A transport union fears more jobs losses are imminent if a national ports strategy isn't put in place following the collapse of Timaru's container port.
Global container lines Maersk and Hamburg Sud have announced they would no longer call into Timaru from mid-September and will now steam direct to Napier from Otago.
Rail and Maritime Transport Union general secretary Wayne Butson says shipping companies have too much power, are not covered under the Commerce Act and a national ports strategy needs to be implemented.
This would involve deciding the specific roles of each port - including which ports would be container ports - to stop a constant reshuffle.
New Zealand ports are mainly owned by Kiwis as they are either wholly or majority owned by local bodies.
Mr Butson says ports are having to fork out large sums of money to invest in infrastructure as part of contract deals with shipping companies.
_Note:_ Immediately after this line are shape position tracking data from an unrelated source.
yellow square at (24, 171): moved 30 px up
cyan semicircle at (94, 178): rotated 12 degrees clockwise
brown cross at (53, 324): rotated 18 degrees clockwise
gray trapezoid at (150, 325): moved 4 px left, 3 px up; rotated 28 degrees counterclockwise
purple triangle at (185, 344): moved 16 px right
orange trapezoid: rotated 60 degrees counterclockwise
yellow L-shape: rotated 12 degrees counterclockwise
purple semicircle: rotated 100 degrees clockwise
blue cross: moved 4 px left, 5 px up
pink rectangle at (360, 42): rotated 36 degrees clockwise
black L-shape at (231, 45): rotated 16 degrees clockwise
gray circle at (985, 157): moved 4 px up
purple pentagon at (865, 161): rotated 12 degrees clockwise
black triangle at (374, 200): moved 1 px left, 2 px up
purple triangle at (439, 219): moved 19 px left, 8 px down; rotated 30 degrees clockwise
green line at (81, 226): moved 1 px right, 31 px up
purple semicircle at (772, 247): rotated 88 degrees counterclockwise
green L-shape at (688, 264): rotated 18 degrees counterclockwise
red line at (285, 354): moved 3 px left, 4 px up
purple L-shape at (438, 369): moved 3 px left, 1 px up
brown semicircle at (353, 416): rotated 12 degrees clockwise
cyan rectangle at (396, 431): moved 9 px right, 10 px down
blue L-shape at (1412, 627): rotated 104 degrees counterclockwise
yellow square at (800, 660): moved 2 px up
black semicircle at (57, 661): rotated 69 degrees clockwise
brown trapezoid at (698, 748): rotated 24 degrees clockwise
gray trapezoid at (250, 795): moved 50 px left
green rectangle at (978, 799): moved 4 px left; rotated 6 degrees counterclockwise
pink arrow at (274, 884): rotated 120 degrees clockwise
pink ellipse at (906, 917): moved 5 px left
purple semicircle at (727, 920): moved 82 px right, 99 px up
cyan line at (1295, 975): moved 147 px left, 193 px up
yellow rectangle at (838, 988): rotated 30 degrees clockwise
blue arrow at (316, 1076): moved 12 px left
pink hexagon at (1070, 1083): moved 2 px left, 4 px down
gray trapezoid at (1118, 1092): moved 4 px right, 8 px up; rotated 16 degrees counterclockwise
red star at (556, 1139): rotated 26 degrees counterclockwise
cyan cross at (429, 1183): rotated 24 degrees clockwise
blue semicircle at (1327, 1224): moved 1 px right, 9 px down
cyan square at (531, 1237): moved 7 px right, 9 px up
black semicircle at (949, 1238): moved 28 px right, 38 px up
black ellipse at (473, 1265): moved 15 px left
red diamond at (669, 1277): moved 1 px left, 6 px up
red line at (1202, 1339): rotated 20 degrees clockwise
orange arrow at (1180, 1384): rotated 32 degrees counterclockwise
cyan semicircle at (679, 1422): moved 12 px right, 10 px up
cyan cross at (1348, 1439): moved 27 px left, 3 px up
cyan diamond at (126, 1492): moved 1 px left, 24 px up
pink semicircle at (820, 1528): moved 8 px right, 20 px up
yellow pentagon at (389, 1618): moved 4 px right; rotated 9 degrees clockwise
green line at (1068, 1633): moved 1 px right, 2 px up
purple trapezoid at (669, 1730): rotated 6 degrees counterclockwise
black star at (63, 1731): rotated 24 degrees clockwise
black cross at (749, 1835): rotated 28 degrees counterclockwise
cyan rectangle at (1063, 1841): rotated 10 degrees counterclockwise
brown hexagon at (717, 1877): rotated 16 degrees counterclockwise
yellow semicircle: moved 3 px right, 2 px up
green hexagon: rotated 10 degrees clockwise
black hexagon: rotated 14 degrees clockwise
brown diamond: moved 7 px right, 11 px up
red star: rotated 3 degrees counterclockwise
However, these contracts are often short term which means ports are left out of pocket when the shipping companies eventually move on.
"The result is a boom and bust business cycle for the ports which is no good for working families, the ratepayers in those towns and cities or for New Zealand as a whole," he said.
He says "dozens" of jobs will be axed if this doesn't go ahead.
Green Party transport spokeswoman Julie Anne Genter agrees, adding that New Zealand exporters face increased transport costs without a clear plan in place.
"The job losses at Timaru are the latest sign that the Government's failure to invest in a plan for New Zealand ports is hurting exporters and workers," she said in a statement.
"New Zealand ends up with wasted investments and higher overall export costs, while the foreign-owned shipping companies benefit from lower port fees."